The standard playbook: surface a "talk to sales" CTA, qualify the lead through six rounds of discovery calls, anchor high in proposal, negotiate down for the prospect to feel like they "won." Sales cycle: 60-120 days for mid-market, 6-9 months for enterprise.
This works for the vendor. The customer pays a price calibrated to their pain threshold rather than to actual COGS or value-based pricing. Two customers with identical workloads can pay 5-10× different prices depending on how good their negotiator is.
For our market — independent and small-group dealerships — that playbook is actively hostile. Dealers don't have procurement teams. They don't have time for six discovery calls. They want to know if a tool fits their budget in 90 seconds.
So we publish.
$489/mo gets you Independent: 1 rooftop, 5 seats, 750 Herald minutes. That's the floor.
$1,490/mo per rooftop gets you Franchise: unlimited seats, 3,000 minutes, F&I + advanced reporting.
Enterprise is for multi-rooftop groups (5+) where the math genuinely doesn't fit either tier and we'd rather build a contract than blob it into Franchise.
There's no "but actually we'll discount this 40% on a yearly commit" trick. Annual prepay is 2 months free; that's it.
The cost of public pricing: we lose deals where a competitor buys the customer's attention with a 4-figure dinner and we never get to compete. We accept that — those weren't our customers anyway.

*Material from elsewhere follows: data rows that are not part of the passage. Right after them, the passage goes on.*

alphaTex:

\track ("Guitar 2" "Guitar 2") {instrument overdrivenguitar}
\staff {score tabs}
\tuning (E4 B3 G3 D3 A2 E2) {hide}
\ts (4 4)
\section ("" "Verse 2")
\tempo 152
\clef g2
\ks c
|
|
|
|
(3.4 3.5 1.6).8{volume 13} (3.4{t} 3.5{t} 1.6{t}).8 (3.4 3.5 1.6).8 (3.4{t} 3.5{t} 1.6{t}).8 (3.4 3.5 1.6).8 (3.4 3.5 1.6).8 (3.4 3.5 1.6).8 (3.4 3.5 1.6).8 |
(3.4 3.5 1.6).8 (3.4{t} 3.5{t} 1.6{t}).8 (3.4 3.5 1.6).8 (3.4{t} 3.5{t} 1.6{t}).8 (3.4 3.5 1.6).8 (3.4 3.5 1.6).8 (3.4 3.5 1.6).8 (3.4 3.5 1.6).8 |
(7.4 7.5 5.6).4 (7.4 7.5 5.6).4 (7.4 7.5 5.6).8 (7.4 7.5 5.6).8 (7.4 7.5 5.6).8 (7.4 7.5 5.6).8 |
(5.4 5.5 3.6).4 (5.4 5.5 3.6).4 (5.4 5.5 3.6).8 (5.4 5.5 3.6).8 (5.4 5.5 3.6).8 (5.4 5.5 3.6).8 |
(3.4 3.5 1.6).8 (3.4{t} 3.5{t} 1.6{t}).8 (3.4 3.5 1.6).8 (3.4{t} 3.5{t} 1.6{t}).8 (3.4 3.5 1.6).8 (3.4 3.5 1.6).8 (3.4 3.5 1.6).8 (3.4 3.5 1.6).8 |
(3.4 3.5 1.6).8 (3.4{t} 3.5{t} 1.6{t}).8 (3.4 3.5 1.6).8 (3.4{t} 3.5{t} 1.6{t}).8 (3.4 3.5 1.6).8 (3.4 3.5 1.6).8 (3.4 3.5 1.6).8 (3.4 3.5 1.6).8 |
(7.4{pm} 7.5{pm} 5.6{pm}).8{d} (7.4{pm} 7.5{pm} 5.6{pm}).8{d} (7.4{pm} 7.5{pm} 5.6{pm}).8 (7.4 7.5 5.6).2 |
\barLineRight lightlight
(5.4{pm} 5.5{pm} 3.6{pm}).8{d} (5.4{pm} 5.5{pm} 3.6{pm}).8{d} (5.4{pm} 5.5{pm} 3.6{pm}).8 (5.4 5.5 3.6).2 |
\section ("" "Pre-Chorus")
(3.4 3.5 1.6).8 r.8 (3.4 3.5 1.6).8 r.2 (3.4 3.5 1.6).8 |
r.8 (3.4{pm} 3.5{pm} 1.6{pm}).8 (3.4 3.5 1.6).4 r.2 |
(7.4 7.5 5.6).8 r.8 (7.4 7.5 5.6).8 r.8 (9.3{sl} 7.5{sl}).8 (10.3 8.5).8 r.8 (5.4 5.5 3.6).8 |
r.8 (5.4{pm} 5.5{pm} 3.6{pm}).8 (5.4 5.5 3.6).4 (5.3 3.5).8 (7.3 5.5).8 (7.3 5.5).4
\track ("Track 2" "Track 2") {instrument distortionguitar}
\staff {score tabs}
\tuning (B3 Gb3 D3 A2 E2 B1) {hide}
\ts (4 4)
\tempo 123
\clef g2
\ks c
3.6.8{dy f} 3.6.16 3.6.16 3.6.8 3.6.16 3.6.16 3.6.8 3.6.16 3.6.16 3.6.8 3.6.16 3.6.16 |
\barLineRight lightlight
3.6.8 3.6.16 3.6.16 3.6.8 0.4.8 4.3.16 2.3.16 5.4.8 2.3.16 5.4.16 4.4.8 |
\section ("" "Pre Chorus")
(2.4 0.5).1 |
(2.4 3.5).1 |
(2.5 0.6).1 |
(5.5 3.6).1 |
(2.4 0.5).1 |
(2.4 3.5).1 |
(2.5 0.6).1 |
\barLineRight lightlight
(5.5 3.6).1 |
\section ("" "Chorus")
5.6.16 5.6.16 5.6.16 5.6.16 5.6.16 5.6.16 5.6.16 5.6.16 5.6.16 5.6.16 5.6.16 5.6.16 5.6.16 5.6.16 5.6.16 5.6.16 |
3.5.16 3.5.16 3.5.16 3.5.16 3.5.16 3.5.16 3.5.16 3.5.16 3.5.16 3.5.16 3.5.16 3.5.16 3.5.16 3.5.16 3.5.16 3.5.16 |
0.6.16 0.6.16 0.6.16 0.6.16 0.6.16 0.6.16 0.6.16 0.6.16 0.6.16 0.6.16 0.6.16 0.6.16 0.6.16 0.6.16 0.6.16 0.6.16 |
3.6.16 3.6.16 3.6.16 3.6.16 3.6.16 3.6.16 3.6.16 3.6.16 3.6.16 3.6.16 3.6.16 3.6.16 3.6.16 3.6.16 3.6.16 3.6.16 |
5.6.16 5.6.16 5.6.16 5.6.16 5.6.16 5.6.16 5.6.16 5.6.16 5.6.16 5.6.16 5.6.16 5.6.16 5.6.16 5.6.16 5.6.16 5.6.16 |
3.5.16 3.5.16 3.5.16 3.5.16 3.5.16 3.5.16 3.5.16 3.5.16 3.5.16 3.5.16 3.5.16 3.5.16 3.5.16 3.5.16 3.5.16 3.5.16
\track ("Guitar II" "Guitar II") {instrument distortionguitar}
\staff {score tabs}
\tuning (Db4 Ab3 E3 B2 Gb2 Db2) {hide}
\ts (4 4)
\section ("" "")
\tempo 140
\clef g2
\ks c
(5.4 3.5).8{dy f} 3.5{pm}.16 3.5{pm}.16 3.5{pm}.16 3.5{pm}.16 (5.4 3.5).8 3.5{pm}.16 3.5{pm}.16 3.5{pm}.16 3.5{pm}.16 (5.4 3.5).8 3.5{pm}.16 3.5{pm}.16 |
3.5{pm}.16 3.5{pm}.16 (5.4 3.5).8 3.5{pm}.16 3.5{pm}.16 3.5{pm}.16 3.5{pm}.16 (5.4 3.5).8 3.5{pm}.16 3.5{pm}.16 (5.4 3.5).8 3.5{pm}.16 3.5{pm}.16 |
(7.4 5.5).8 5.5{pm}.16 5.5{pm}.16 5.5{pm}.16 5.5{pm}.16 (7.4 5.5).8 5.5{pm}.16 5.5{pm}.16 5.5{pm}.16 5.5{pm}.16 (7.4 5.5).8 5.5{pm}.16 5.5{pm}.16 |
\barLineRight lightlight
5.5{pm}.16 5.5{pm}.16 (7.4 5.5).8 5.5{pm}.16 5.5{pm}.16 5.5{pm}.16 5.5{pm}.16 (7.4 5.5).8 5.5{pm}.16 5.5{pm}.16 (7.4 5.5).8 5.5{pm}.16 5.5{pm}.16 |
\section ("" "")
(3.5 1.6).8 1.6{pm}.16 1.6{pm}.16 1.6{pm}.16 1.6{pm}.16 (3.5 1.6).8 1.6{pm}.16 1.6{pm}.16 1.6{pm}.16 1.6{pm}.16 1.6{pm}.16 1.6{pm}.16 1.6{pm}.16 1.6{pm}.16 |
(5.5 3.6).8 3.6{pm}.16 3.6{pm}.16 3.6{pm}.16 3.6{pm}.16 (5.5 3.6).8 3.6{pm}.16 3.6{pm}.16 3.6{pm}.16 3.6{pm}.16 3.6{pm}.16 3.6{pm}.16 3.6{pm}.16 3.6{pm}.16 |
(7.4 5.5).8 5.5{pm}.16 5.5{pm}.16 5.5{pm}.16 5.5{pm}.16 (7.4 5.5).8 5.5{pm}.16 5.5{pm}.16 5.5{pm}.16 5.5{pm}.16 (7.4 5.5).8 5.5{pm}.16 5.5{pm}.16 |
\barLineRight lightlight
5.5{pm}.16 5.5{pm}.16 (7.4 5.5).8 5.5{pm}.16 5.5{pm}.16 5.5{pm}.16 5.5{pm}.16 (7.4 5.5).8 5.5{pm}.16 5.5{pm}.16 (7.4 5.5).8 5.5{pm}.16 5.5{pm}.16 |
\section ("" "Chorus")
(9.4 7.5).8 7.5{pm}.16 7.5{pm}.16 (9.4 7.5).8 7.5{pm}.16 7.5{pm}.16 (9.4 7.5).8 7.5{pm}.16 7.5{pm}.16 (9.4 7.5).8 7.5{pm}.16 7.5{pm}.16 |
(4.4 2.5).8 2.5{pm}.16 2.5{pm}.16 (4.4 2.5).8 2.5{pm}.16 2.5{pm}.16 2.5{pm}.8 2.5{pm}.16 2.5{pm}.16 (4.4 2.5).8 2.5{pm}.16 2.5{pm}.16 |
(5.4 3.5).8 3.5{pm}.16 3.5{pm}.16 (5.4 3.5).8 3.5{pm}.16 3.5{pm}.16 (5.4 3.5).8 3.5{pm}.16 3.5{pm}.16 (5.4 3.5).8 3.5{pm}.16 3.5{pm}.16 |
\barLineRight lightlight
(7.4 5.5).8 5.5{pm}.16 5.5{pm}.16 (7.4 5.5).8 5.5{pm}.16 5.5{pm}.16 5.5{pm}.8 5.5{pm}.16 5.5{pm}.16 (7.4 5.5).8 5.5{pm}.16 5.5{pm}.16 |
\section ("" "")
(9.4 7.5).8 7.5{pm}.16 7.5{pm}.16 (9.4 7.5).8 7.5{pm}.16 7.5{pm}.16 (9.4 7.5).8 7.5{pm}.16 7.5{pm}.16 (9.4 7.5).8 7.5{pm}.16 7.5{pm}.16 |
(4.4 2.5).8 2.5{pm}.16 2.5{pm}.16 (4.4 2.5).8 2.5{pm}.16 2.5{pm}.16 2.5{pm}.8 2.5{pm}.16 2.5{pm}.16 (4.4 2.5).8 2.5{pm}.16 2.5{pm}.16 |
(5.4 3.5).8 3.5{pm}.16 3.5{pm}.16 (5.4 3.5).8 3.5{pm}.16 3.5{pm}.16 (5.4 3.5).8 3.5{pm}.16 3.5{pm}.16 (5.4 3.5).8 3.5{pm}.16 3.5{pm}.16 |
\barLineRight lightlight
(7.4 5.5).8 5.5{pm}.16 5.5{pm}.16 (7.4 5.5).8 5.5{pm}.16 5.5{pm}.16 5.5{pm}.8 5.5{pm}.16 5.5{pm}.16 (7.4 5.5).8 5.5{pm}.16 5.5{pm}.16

The benefit of public pricing: ~30% of our trial signups come straight off the pricing page without ever talking to a human. They show up Day 1 already convinced. That's the customer we want.
If you're a dealer reading this and your current vendor won't tell you what they're charging the dealer down the road for the same product — that's not normal. That's a tactic. You should be able to look up what something costs.